══ Data shown

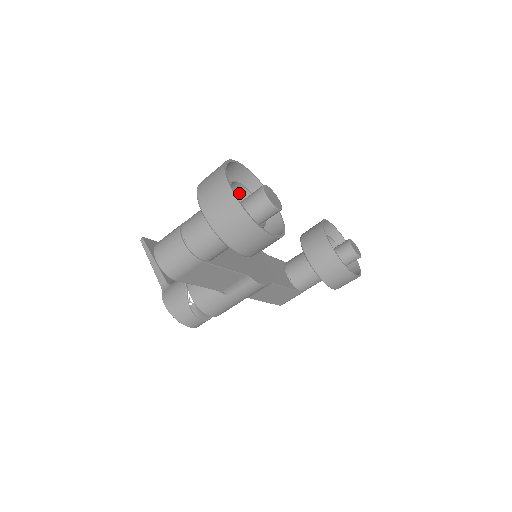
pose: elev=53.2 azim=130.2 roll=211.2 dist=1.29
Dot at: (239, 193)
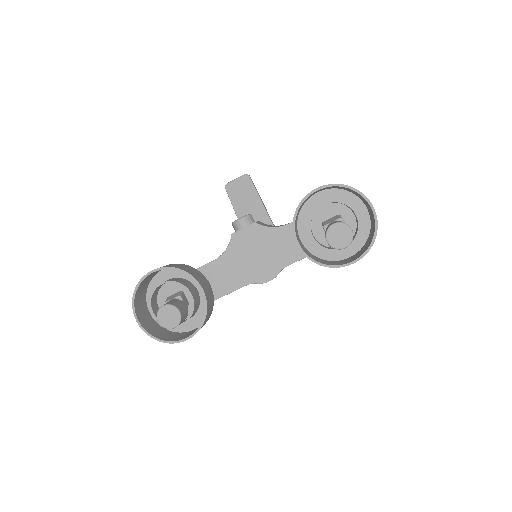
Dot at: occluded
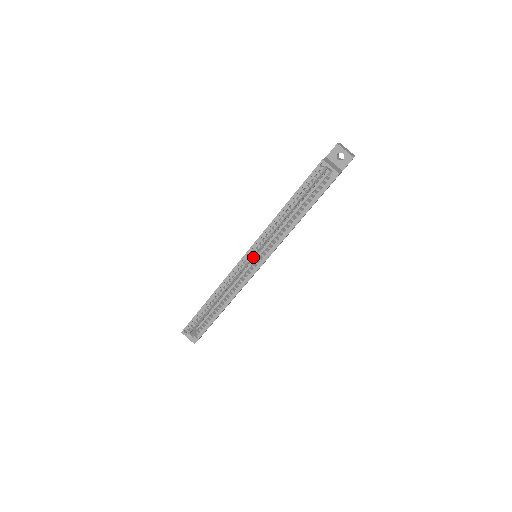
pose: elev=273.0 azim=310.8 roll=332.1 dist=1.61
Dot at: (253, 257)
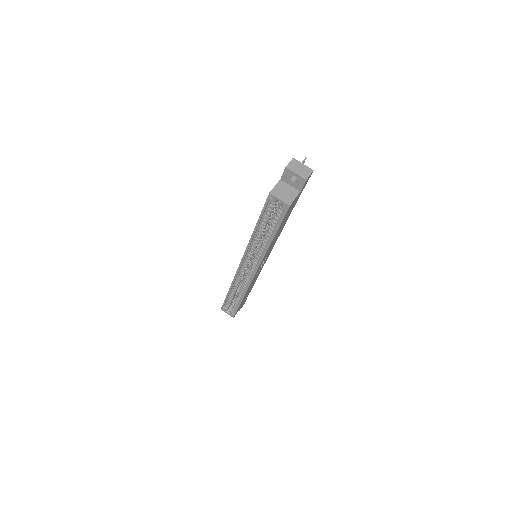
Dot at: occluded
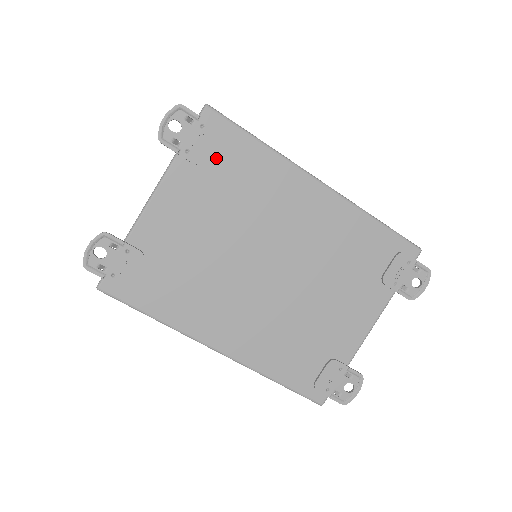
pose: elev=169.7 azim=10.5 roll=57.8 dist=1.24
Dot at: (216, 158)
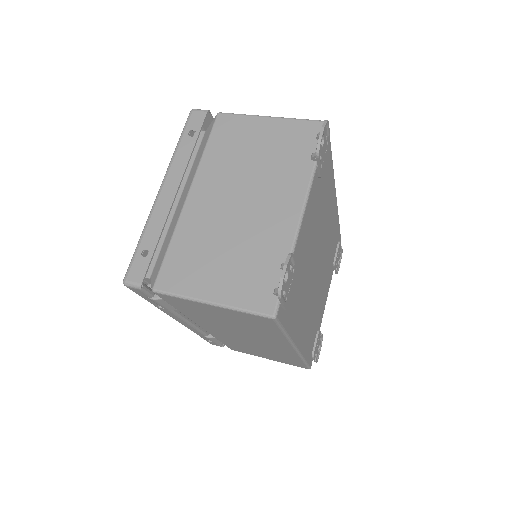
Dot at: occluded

════

▶ [Work to be completed]
Quote every line of the material above word for word, leaving out the pictures.

▶ [Written answer]
pose: elev=53.2 azim=130.2 roll=211.2 dist=1.29
Dot at: (239, 193)
Dot at: occluded
pose: elev=273.0 azim=310.8 roll=332.1 dist=1.61
Dot at: (253, 257)
Dot at: occluded
pose: elev=169.7 azim=10.5 roll=57.8 dist=1.24
Dot at: (216, 158)
Dot at: occluded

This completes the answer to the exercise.